Many of us have likely received bogus emails from the Gmail addresses of friends who have had their accounts compromised by hackers. “I’m stranded in London; send money!” or “Click this hilarious link!”
Hopefully we are tech-savvy enough to not click sketchy links and avoid draining our bank account for a “friend” in need. But in a blog post today, Google outlined how it tries to stop those hacks from happening in the first place.
The search giant said hackers started targeting individual email accounts in 2010 after advances in spam protection meant that most bogus messages were delivered directly to the trash.
“In 2010 … we saw a large increase in fraudulent mail sent from Google Accounts,” wrote Mike Hearn, a Google security engineer. “In turn, our security team has developed new ways to keep you safe, and dramatically reduced the amount of these messages.”

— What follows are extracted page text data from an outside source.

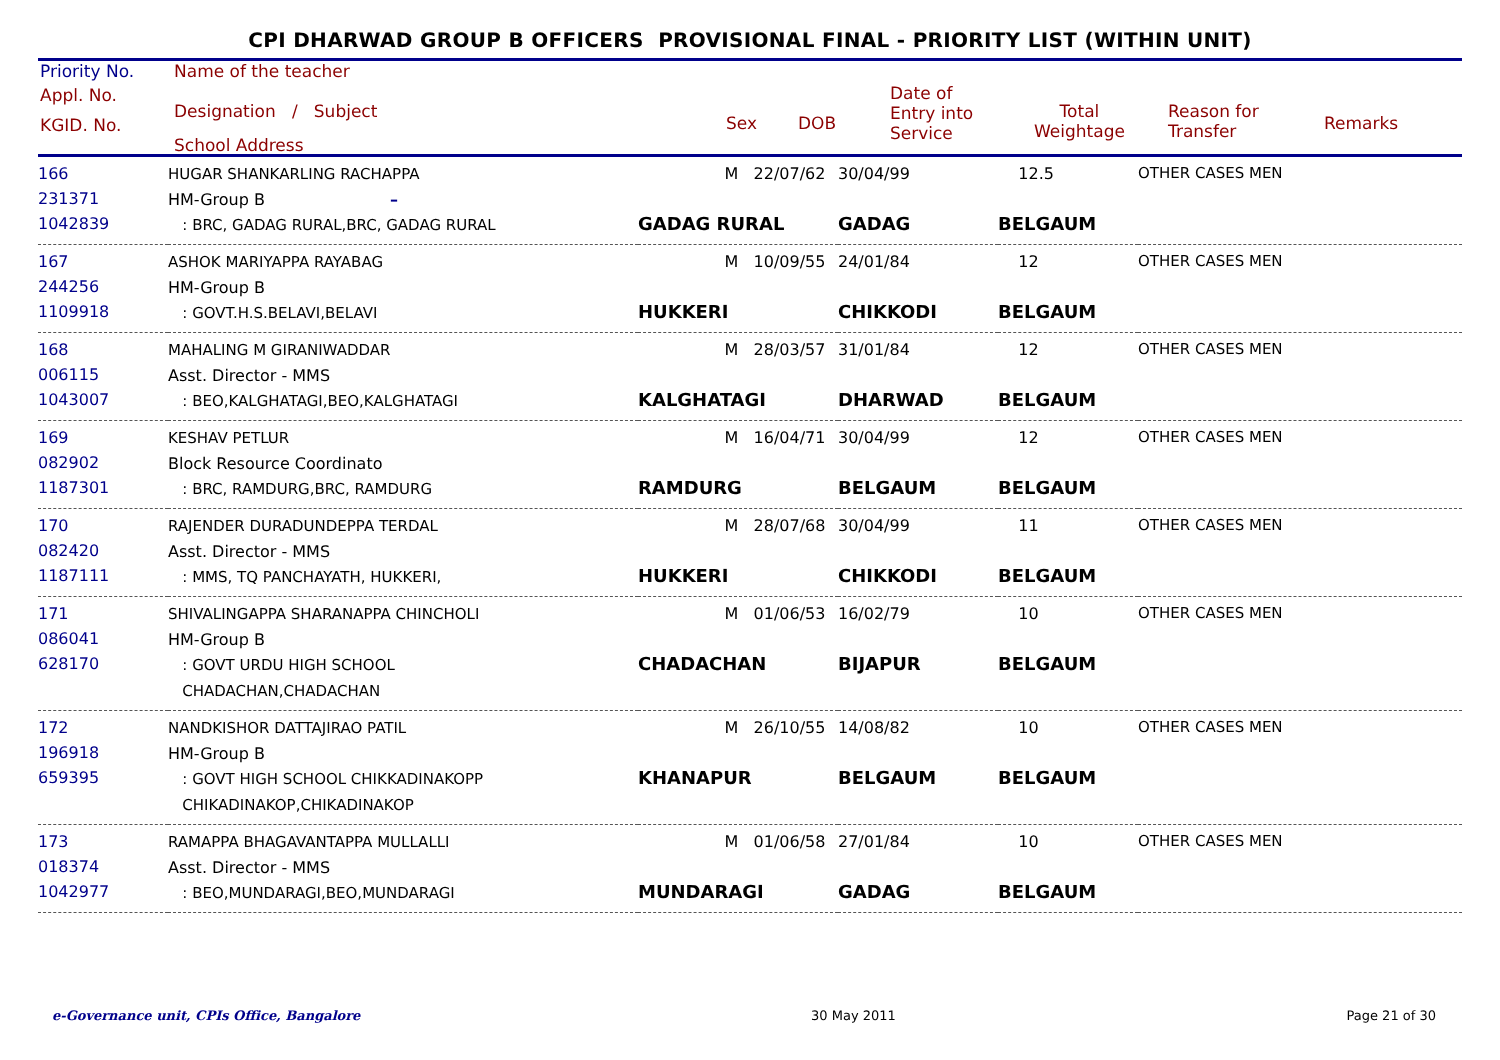CPI DHARWAD GROUP B OFFICERS PROVISIONAL FINAL - PRIORITY LIST (WITHIN UNIT)
Priority No. Name of the teacher
Appl. No.
KGID. No.
Designation / Subject
School Address
Sex DOB
Date of
Entry into
Service
Total
Weightage
Reason for
Transfer
Remarks
| 166 231371 1042839 | HUGAR SHANKARLING RACHAPPA HM-Group B – : BRC, GADAG RURAL,BRC, GADAG RURAL | M 22/07/62 GADAG RURAL | 30/04/99 GADAG | 12.5 BELGAUM | OTHER CASES MEN |
| 167 244256 1109918 | ASHOK MARIYAPPA RAYABAG HM-Group B : GOVT.H.S.BELAVI,BELAVI | M 10/09/55 HUKKERI | 24/01/84 CHIKKODI | 12 BELGAUM | OTHER CASES MEN |
| 168 006115 1043007 | MAHALING M GIRANIWADDAR Asst. Director - MMS : BEO,KALGHATAGI,BEO,KALGHATAGI | M 28/03/57 KALGHATAGI | 31/01/84 DHARWAD | 12 BELGAUM | OTHER CASES MEN |
| 169 082902 1187301 | KESHAV PETLUR Block Resource Coordinato : BRC, RAMDURG,BRC, RAMDURG | M 16/04/71 RAMDURG | 30/04/99 BELGAUM | 12 BELGAUM | OTHER CASES MEN |
| 170 082420 1187111 | RAJENDER DURADUNDEPPA TERDAL Asst. Director - MMS : MMS, TQ PANCHAYATH, HUKKERI, | M 28/07/68 HUKKERI | 30/04/99 CHIKKODI | 11 BELGAUM | OTHER CASES MEN |
| 171 086041 628170 | SHIVALINGAPPA SHARANAPPA CHINCHOLI HM-Group B : GOVT URDU HIGH SCHOOL CHADACHAN,CHADACHAN | M 01/06/53 CHADACHAN | 16/02/79 BIJAPUR | 10 BELGAUM | OTHER CASES MEN |
| 172 196918 659395 | NANDKISHOR DATTAJIRAO PATIL HM-Group B : GOVT HIGH SCHOOL CHIKKADINAKOPP CHIKADINAKOP,CHIKADINAKOP | M 26/10/55 KHANAPUR | 14/08/82 BELGAUM | 10 BELGAUM | OTHER CASES MEN |
| 173 018374 1042977 | RAMAPPA BHAGAVANTAPPA MULLALLI Asst. Director - MMS : BEO,MUNDARAGI,BEO,MUNDARAGI | M 01/06/58 MUNDARAGI | 27/01/84 GADAG | 10 BELGAUM | OTHER CASES MEN |
e-Governance unit, CPIs Office, Bangalore 30 May 2011 Page 21 of 30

Google said it has reduced the number of compromised accounts by 99.7 percent since the number of these hijacking attempts peaked in 2011. One aspect of that decline is a system of more than 120 variables that check to make sure an account signin is actually you.
“If a sign-in is deemed suspicious or risky for some reason—maybe it’s coming from a country oceans away from your last sign-in—we ask some simple questions about your account,” Hearn wrote, like your phone number or your security question. These questions are often hard for the attacker to answer, prompting the decline in compromised accounts.
How do hackers get your details in the first place? You’ve no doubt heard of countless database hacks in recent months, where passwords, email addresses, and other data was “compromised.” Those hacks are not just for the lulz; attackers hope to turn your personal data into cold, hard cash.
“Every day, cyber criminals break into websites to steal databases of usernames and passwords—the online ‘keys’ to accounts,” Hearn wrote. “They put the databases up for sale on the black market, or use them for their own nefarious purposes. Because many people re-use the same password across different accounts, stolen passwords from one site are often valid on others.”
“We’ve seen a single attacker using stolen passwords to attempt to break into a million different Google accounts every single day, for weeks at a time,” he continued. “A different gang attempted sign-ins at a rate of more than 100 accounts per second.”
Google urged users to have strong passwords, opt for two-factor authentication, and update recovery features.
Earlier this month, meanwhile, journalists covering Myanmar reported that Google warned them of what appeared to be government-sponsored hacks. Google has been warning users about state-sponsored attacks since June, and also offers alerts about malware and blocked websites in China.